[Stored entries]
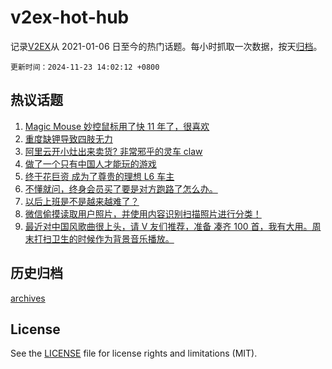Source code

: # v2ex-hot-hub

 记录[V2EX](https://www.v2ex.com/)从 2021-01-06 日至今的热门话题。每小时抓取一次数据，按天[归档](archives)。

`更新时间：2024-11-23 14:02:12 +0800`

## 热议话题

1. [Magic Mouse 妙控鼠标用了快 11 年了，很喜欢](https://www.v2ex.com/t/1091792)
1. [重度缺钾导致四肢无力](https://www.v2ex.com/t/1091963)
1. [阿里云开小灶出来卖货? 非常邪乎的灵车 claw](https://www.v2ex.com/t/1091818)
1. [做了一个只有中国人才能玩的游戏](https://www.v2ex.com/t/1091956)
1. [终于花巨资 成为了尊贵的理想 L6 车主](https://www.v2ex.com/t/1091849)
1. [不懂就问，终身会员买了要是对方跑路了怎么办。](https://www.v2ex.com/t/1091830)
1. [以后上班是不是越来越难了？](https://www.v2ex.com/t/1091801)
1. [微信偷摸读取用户照片，并使用内容识别扫描照片进行分类！](https://www.v2ex.com/t/1091807)
1. [最近对中国风歌曲很上头，请 V 友们推荐，准备 凑齐 100 首，我有大用。周末打扫卫生的时候作为背景音乐播放。](https://www.v2ex.com/t/1091950)

## 历史归档

[archives](archives)

## License

See the [LICENSE](LICENSE) file for license rights and limitations (MIT).
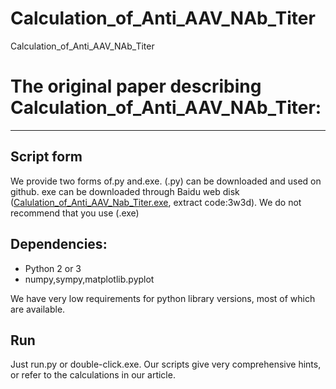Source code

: # Calculation_of_Anti_AAV_NAb_Titer
Calculation_of_Anti_AAV_NAb_Titer
# The original paper describing Calculation_of_Anti_AAV_NAb_Titer:
*********************************

## Script form
We provide two forms of.py and.exe. (.py) can be downloaded and used on github. exe can be downloaded through Baidu web disk ([Calulation_of_Anti_AAV_Nab_Titer.exe](https://pan.baidu.com/s/1AABGa-BrOKwgLTSWVWiD7A), extract code:3w3d). We do not recommend that you use (.exe)
## Dependencies:
* Python 2 or 3 
* numpy,sympy,matplotlib.pyplot

We have very low requirements for python library versions, most of which are available.
## Run
Just run.py or double-click.exe. Our scripts give very comprehensive hints, or refer to the calculations in our article.
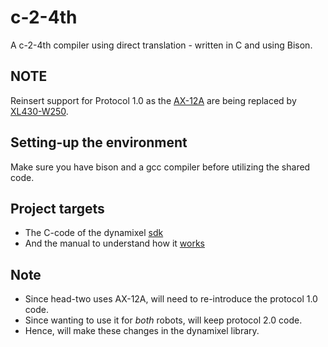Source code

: # c-2-4th

A c-2-4th compiler using direct translation - written in C and using Bison.

## NOTE

Reinsert support for Protocol 1.0 as the [AX-12A](https://emanual.robotis.com/docs/en/dxl/ax/ax-12a/) are being replaced by [XL430-W250](https://emanual.robotis.com/docs/en/dxl/x/xl430-w250/).

## Setting-up the environment

Make sure you have bison and a gcc compiler before utilizing the shared code.

## Project targets

* The C-code of the dynamixel [sdk](https://github.com/Cartheur-Research/dynamixel-sdk)
* And the manual to understand how it [works](https://github.com/Cartheur-Research/robotis-sdk-manual/tree/master/docs/en/software/dynamixel)

## Note

* Since head-two uses AX-12A, will need to re-introduce the protocol 1.0 code.
* Since wanting to use it for _both_ robots, will keep protocol 2.0 code.
* Hence, will make these changes in the dynamixel library.
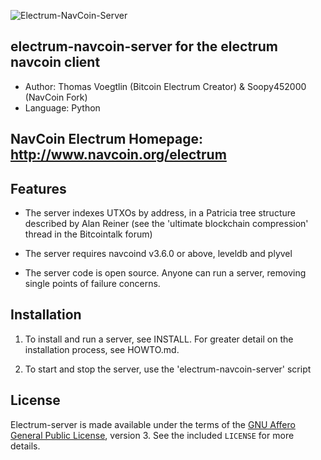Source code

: ![Electrum-NavCoin-Server](https://raw.githubusercontent.com/sherlockcoin/electrum-navcoin-server/master/navcoin.png)

electrum-navcoin-server for the electrum navcoin client
---------

  * Author: Thomas Voegtlin (Bitcoin Electrum Creator) & Soopy452000 (NavCoin Fork)
  * Language: Python

## NavCoin Electrum Homepage: http://www.navcoin.org/electrum

Features
--------

  * The server indexes UTXOs by address, in a Patricia tree structure
    described by Alan Reiner (see the 'ultimate blockchain
    compression' thread in the Bitcointalk forum)

  * The server requires navcoind v3.6.0 or above, leveldb and plyvel

  * The server code is open source. Anyone can run a server, removing
    single points of failure concerns.

Installation
------------

  1. To install and run a server, see INSTALL. For greater
     detail on the installation process, see HOWTO.md.

  2. To start and stop the server, use the 'electrum-navcoin-server' script



License
-------

Electrum-server is made available under the terms of the [GNU Affero General
Public License](http://www.gnu.org/licenses/agpl.html), version 3. See the 
included `LICENSE` for more details.
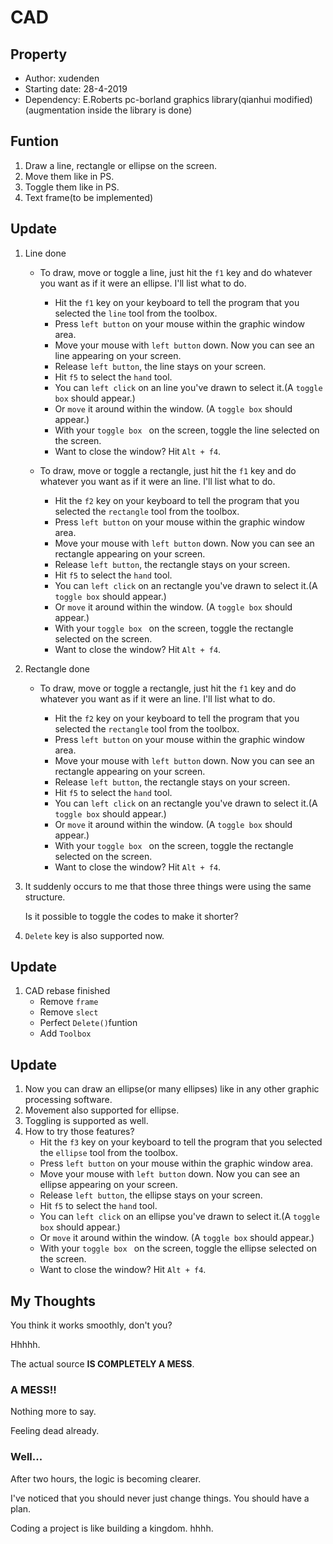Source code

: # CAD



## Property

- Author: xudenden
- Starting date: 28-4-2019
- Dependency: E.Roberts pc-borland graphics library(qianhui modified)(augmentation inside the library is done)



## Funtion

1. Draw a line, rectangle or ellipse on the screen.
2. Move them like in PS.
3. Toggle them like in PS.
4. Text frame(to be implemented)



## Update

1. Line done

   - To draw, move or toggle a line, just hit the `f1` key and do whatever you want as if it were an ellipse. I'll list what to do.
     - Hit the `f1` key on your keyboard to tell the program that you selected the `line` tool from the toolbox.
     - Press `left button` on your mouse within the graphic window area.
     - Move your mouse with `left button` down. Now you can see an line appearing on your screen.
     - Release `left button`, the line stays on your screen.
     - Hit `f5` to select the `hand` tool.
     - You can `left click` on an line you've drawn to select it.(A `toggle box` should appear.)
     - Or `move` it around within the window. (A `toggle box` should appear.)
     - With your `toggle box ` on the screen, toggle the line selected on the screen.
     - Want to close the window? Hit `Alt + f4`.
   - To draw, move or toggle a rectangle, just hit the `f1` key and do whatever you want as if it were an line. I'll list what to do.

     - Hit the `f2` key on your keyboard to tell the program that you selected the `rectangle` tool from the toolbox.
     - Press `left button` on your mouse within the graphic window area.
     - Move your mouse with `left button` down. Now you can see an rectangle appearing on your screen.
     - Release `left button`, the rectangle stays on your screen.
     - Hit `f5` to select the `hand` tool.
     - You can `left click` on an rectangle you've drawn to select it.(A `toggle box` should appear.)
     - Or `move` it around within the window. (A `toggle box` should appear.)
     - With your `toggle box ` on the screen, toggle the rectangle selected on the screen.
     - Want to close the window? Hit `Alt + f4`.

2. Rectangle done

   - To draw, move or toggle a rectangle, just hit the `f1` key and do whatever you want as if it were an line. I'll list what to do.

     - Hit the `f2` key on your keyboard to tell the program that you selected the `rectangle` tool from the toolbox.
     - Press `left button` on your mouse within the graphic window area.
     - Move your mouse with `left button` down. Now you can see an rectangle appearing on your screen.
     - Release `left button`, the rectangle stays on your screen.
     - Hit `f5` to select the `hand` tool.
     - You can `left click` on an rectangle you've drawn to select it.(A `toggle box` should appear.)
     - Or `move` it around within the window. (A `toggle box` should appear.)
     - With your `toggle box ` on the screen, toggle the rectangle selected on the screen.
     - Want to close the window? Hit `Alt + f4`.
3. It suddenly occurs to me that those three things were using the same structure.

   Is it possible to toggle the codes to make it shorter?

4. `Delete` key is also supported now.



## Update

1. CAD rebase finished
   - Remove `frame`
   - Remove `slect`
   - Perfect `Delete()`funtion
   - Add `Toolbox`



## Update

1. Now you can draw an ellipse(or many ellipses) like in any other graphic processing software.
2. Movement also supported for ellipse.
3. Toggling is supported as well.
4. How to try those features?
   - Hit the `f3` key on your keyboard to tell the program that you selected the `ellipse` tool from the toolbox.
   - Press `left button` on your mouse within the graphic window area.
   - Move your mouse with `left button` down. Now you can see an ellipse appearing on your screen.
   - Release `left button`, the ellipse stays on your screen.
   - Hit `f5` to select the `hand` tool.
   - You can `left click` on an ellipse you've drawn to select it.(A `toggle box` should appear.)
   - Or `move` it around within the window. (A `toggle box` should appear.)
   - With your `toggle box ` on the screen, toggle the ellipse selected on the screen.
   - Want to close the window? Hit `Alt + f4`.



## My Thoughts

You think it works smoothly, don't you?

Hhhhh.

The actual source **IS COMPLETELY A MESS**.

### A MESS!!

Nothing more to say.

Feeling dead already.

### Well...

After two hours, the logic is becoming clearer.

I've noticed that you should never just change things. You should have a plan.

Coding a project is like building a kingdom. hhhh.

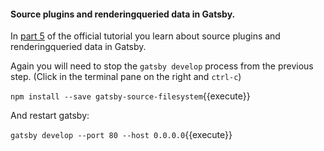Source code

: #### Source plugins and renderingqueried data in Gatsby.

In [part 5](https://www.gatsbyjs.org/tutorial/part-five/) of the official tutorial you learn about
source plugins and renderingqueried data in Gatsby.

Again you will need to stop the `gatsby develop` process from the previous step.  (Click in the terminal pane on the right and `ctrl-c`)

`npm install --save gatsby-source-filesystem`{{execute}}

And restart gatsby:

`gatsby develop --port 80 --host 0.0.0.0`{{execute}}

*TASK DETAILS*.
Rewrite the lines between the one containing "## My Thoughts" and the one containing "I've noticed that", inclusive, changing "two hours" to "three hours" and leaving everything else as it is.

*RESULT OF THIS TASK*.
## My Thoughts

You think it works smoothly, don't you?

Hhhhh.

The actual source **IS COMPLETELY A MESS**.

### A MESS!!

Nothing more to say.

Feeling dead already.

### Well...

After three hours, the logic is becoming clearer.

I've noticed that you should never just change things. You should have a plan.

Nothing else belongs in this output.